▶ Task statement: Retype the opening lines of the data exactly, stopping after the line that contains "sporą i mocną pozycją w wynikach". Skip every picture.

[Stored dataset items]
━━━━━━━━━━

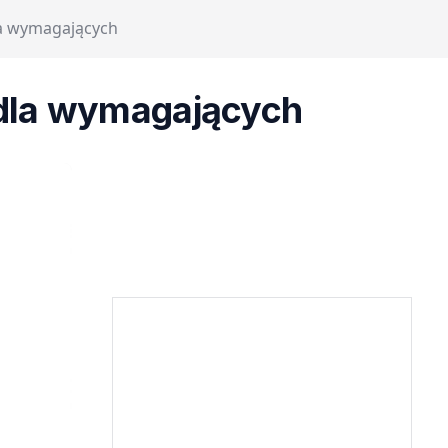
la wymagających
 dla wymagających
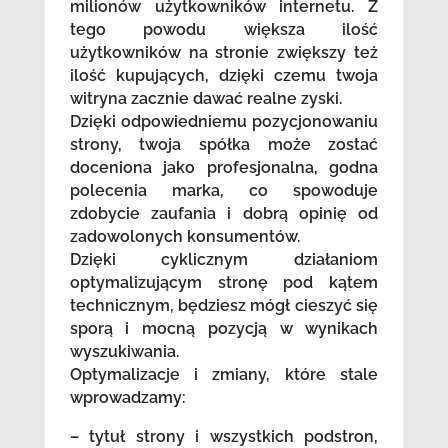
milionów użytkowników internetu. Z
tego powodu większa ilość
użytkowników na stronie zwiększy też
ilość kupujących, dzięki czemu twoja
witryna zacznie dawać realne zyski.
Dzięki odpowiedniemu pozycjonowaniu
strony, twoja spółka może zostać
doceniona jako profesjonalna, godna
polecenia marka, co spowoduje
zdobycie zaufania i dobrą opinię od
zadowolonych konsumentów.
Dzięki cyklicznym działaniom
optymalizującym stronę pod kątem
technicznym, będziesz mógł cieszyć się
sporą i mocną pozycją w wynikach
wyszukiwania.
Optymalizacje i zmiany, które stale
wprowadzamy:
– tytuł strony i wszystkich podstron,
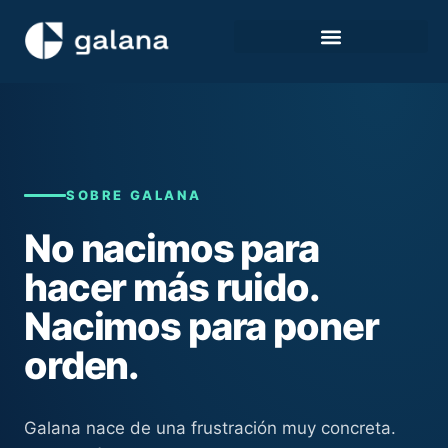
SOBRE GALANA
No nacimos para
hacer más ruido.
Nacimos para poner
orden.
Galana nace de una frustración muy concreta.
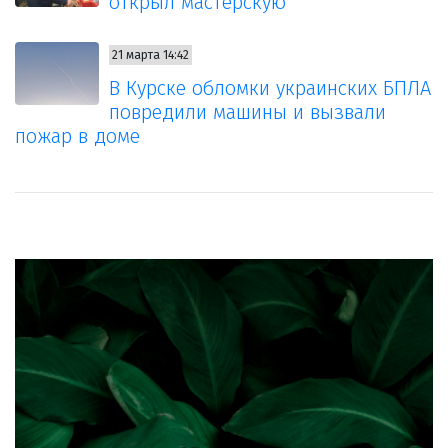
открыл мастерскую
21 марта 14:42
В Курске обломки украинских БПЛА
повредили машины и вызвали
пожар в доме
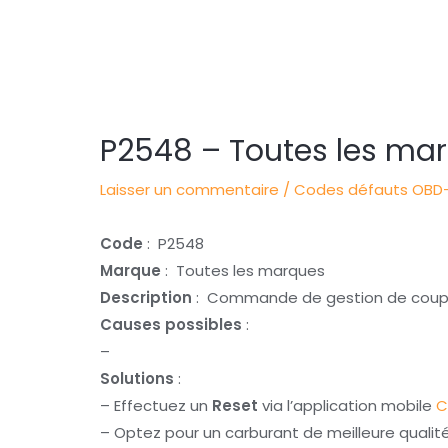
Navigation
des
articles
P2548 – Toutes les ma
Laisser un commentaire
/
Codes défauts OBD-
Code
: P2548
Marque
: Toutes les marques
Description
: Commande de gestion de couple
Causes possibles
:
–
Solutions
:
– Effectuez un
Reset
via l’application mobile
C
– Optez pour un carburant de meilleure qualit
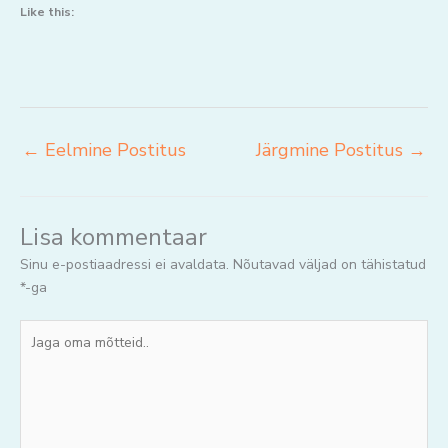
Like this:
←
Eelmine Postitus
Järgmine Postitus
→
Lisa kommentaar
Sinu e-postiaadressi ei avaldata.
Nõutavad väljad on tähistatud
*
-ga
Jaga
oma
mõtteid..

━━━━━━━━━━

▶ Answer space:
la wymagających
 dla wymagających
milionów użytkowników internetu. Z
tego powodu większa ilość
użytkowników na stronie zwiększy też
ilość kupujących, dzięki czemu twoja
witryna zacznie dawać realne zyski.
Dzięki odpowiedniemu pozycjonowaniu
strony, twoja spółka może zostać
doceniona jako profesjonalna, godna
polecenia marka, co spowoduje
zdobycie zaufania i dobrą opinię od
zadowolonych konsumentów.
Dzięki cyklicznym działaniom
optymalizującym stronę pod kątem
technicznym, będziesz mógł cieszyć się
sporą i mocną pozycją w wynikach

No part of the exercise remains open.